Donnerstag, 25. Oktober 2012

Streik

Seit über drei Monaten ist das vorherrschende Thema in den südafrikanischen Schlagzeilen der Streik von verschiedenen Gewerkschaften. Angefangen hat alles mit dem Streik der Goldminenarbeiter. Dabei kam es zu heftigen Ausschreitungen mit der Polizei, bei denen es mehr als 40 Tote gab. Daraufhin haben auch andere Branchen angefangen zu streiken: die Truckfahrer, Kohlearbeiter, Reifenindustrie ...
Selbst in Dundee haben in der letzten Woche Arbeiter der Kohleminen gestreikt. Auch hier kam es zu Auseinandersetzungen mit der Polizei, da die Arbeiter gleich mit Knüppeln bewaffnet zum Streik eintrafen. 
Die Forderung aller Gewerkschaften ist eine deutliche Lohnerhöhung, was bei den minimalen Löhnen der Arbeiter auch zu verstehen ist. So verdienen die Minenarbeiter in Dundee nur zwischen 350 - 550 € monatlich. Doch während man in Deutschland um vielleicht 5% Lohnerhöhung kämpft, fordern die Gewerkschaften hier eine Verdopplung oder Verdreifachungen des Gehaltes. 

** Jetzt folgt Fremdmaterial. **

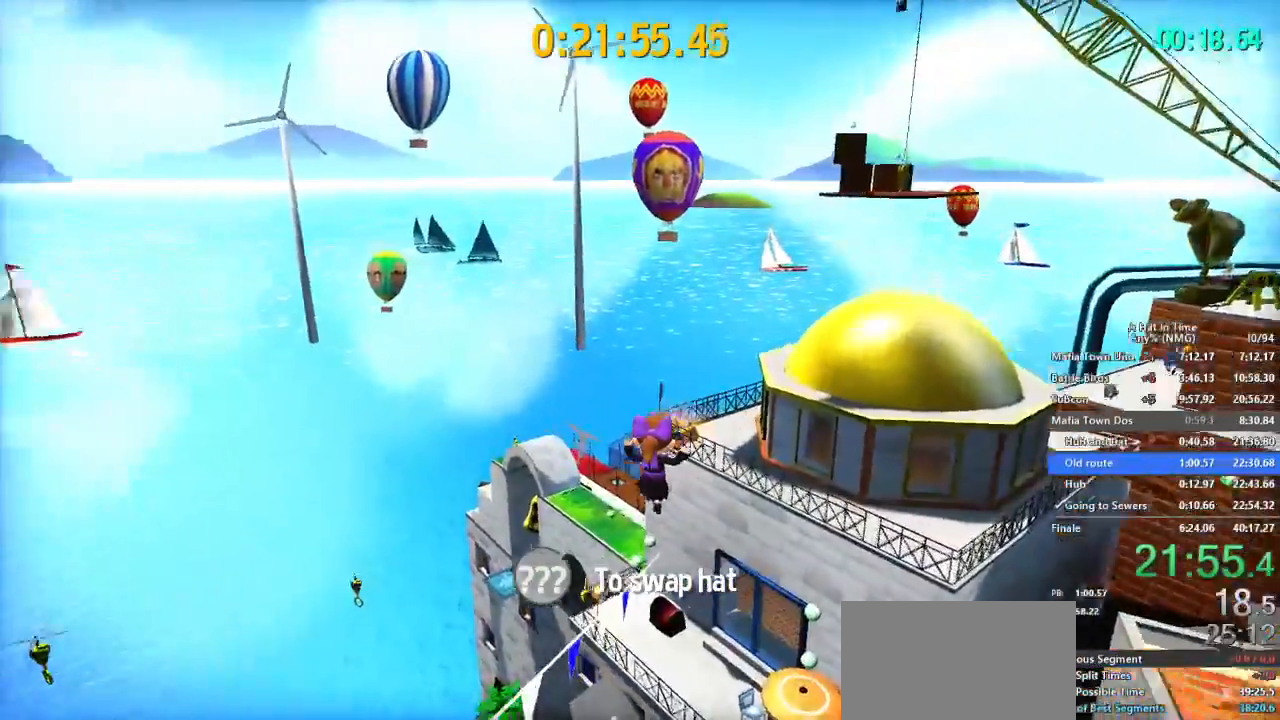
{"buttons": ["L2"], "left_stick": "up", "right_stick": "center", "button_events": []}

In allem Streit zwischen den Gewerkschaften und den großen Firmen gibt es dabei noch eine politische Brisanz. Im Dezember stehen die Wahlen zum Vorsitz der ANC - regierende Partei in Südafrika - an. Da es kaum eine starke Opposition gibt, wird der ANC Vorsitzende bei den nächsten Präsidentschaftswahlen auch Präsident Südafrikas.
Der amtierende Präsident Jacob Zuma möchte gern wiedergewählt werden und versucht mit allen Mitteln eine Einigung zwischen den Streik- und Streitparteien herbeizuführen. Doch der aufgrund von politischer Hetzerei gefeuerte Präsident der Youth League der ANC Julius Malema versucht wiederum, mit allen Mitteln die Situation eskalieren zu lassen. Er hetzt regelmäßig die Arbeiter auf, motiviert sie an ihren unrealistischen Forderungen festzuhalten und gibt sich als ihr großer Retter aus. Sein Ziel dabei ist, den amtierenden Präsidenten zu stürzen und selber an die Macht zu kommen.

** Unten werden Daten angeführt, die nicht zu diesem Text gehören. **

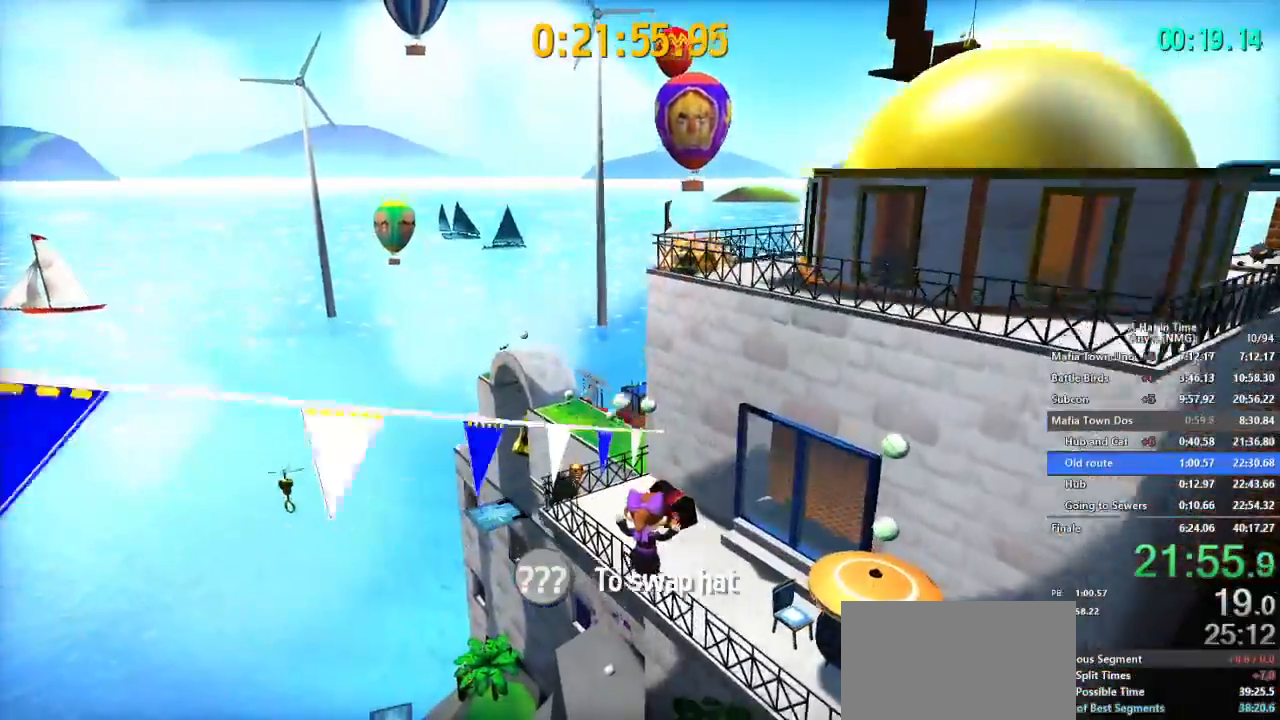
{"buttons": ["L2"], "left_stick": "up-left", "right_stick": "center", "button_events": [[67, "R2", "down"], [183, "R2", "up"]]}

Auch wenn sich die Streiksituation in den meisten Minen des Landes etwas beruhigt hat, die Truckfahrer wieder fahren und auch in Dundee wieder gearbeitet wird, so weiß man doch nicht genau, was bis zur ANC Wahl im Dezember noch so alles passieren wird.

Montag, 22. Oktober 2012

Recycling

Montag ist der Tag, an dem die städtische Müllabfuhr kommt, um unsere Mülltonnen zu entleeren, in denen sich vom Biomüll über Plastik, Glas und Papier bis hin zu Elektroschrott alles befindet. Alle Tonnen werden gesammelt und kurz nach 7.00 Uhr am Morgen vor das Haupttor gebracht. Doch noch bevor die Müllabfuhr vorbei kommt, werden die Tonnen von einigen Leuten auf Brauchbares und Nützliches durchsucht. Vor allem Plastikflaschen und Joghurtbecher sind beliebt, da sie bei einem naheliegenden Hilfsprojekt gegen Molkereiprodukte eingetauscht werden können. Aber auch alle anderen Dinge, die noch halbwegs in Ordnung sind, werden mitgenommen.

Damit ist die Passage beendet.